— WRITTEN TASK —
Write the records out once more, exactly as they appear below.

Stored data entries
*** Begin section ***
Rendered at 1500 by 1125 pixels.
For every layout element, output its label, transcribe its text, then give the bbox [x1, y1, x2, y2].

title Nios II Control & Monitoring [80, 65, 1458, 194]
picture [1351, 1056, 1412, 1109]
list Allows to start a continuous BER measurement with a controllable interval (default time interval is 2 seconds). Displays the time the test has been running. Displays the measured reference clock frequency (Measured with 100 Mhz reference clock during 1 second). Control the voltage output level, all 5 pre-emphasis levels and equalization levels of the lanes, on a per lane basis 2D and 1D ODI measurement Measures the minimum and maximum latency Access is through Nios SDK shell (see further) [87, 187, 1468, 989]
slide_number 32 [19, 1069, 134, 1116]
*** End section ***
— RESPONSE —
Rendered at 1500 by 1125 pixels.
For every layout element, output its label, transcribe its text, then give the bbox [x1, y1, x2, y2].

title Nios II Control & Monitoring [80, 65, 1458, 194]
picture [1351, 1056, 1412, 1109]
list Allows to start a continuous BER measurement with a controllable interval (default time interval is 2 seconds). Displays the time the test has been running. Displays the measured reference clock frequency (Measured with 100 Mhz reference clock during 1 second). Control the voltage output level, all 5 pre-emphasis levels and equalization levels of the lanes, on a per lane basis 2D and 1D ODI measurement Measures the minimum and maximum latency Access is through Nios SDK shell (see further) [87, 187, 1468, 989]
slide_number 32 [19, 1069, 134, 1116]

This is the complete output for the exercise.